| REQUIRED WORK |
Please answer these from the MD 446 text below:
(a) At what road does MD 446 reach its northern terminus?
(b) In which years was MD 446 built as a concrete road?
(c) What was the amount of the Kent County bond issue that partly funded its construction?

| ARTICLE |
## start

MD 446 begins at Broad Neck Road's intersection with Langford Bay Road. The two-lane undivided highway heads north along Broad Neck, a peninsula between the West Fork Branch and East Fork Branch of Langford Creek. MD 446 passes through the hamlet of Langford and crosses Mill Pond Creek shortly before reaching its northern terminus at MD 20 (Chestertown Road) west of Chestertown.

==History==
MD 446 was constructed as a concrete road from MD 20 to south of Langford in 1929 and 1930. The highway's construction was partially funded by a $900,000 Kent County bond issue used to construct 9 and 16 ft concrete roads throughout the county. MD 446 was resurfaced with bituminous concrete in 1971. The resurfacing contract included the resurfacing of the portion of county-maintained Broad Neck Road that was brought into the state highway system as an extension of MD 446 through a December 1, 1987, road transfer agreement.

## end

| DATA SHOWN |
## start

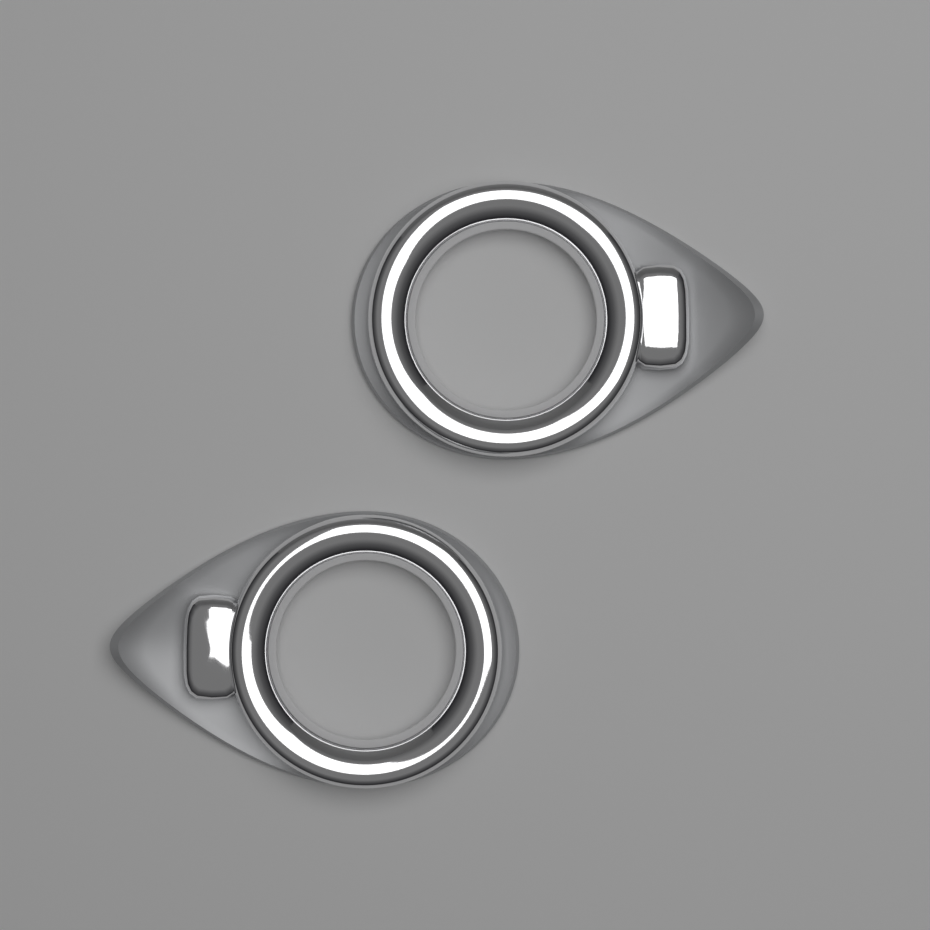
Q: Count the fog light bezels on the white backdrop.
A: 2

## end

| WRITTEN ANSWER |
(a) MD 20 (Chestertown Road), west of Chestertown
(b) 1929 and 1930
(c) $900,000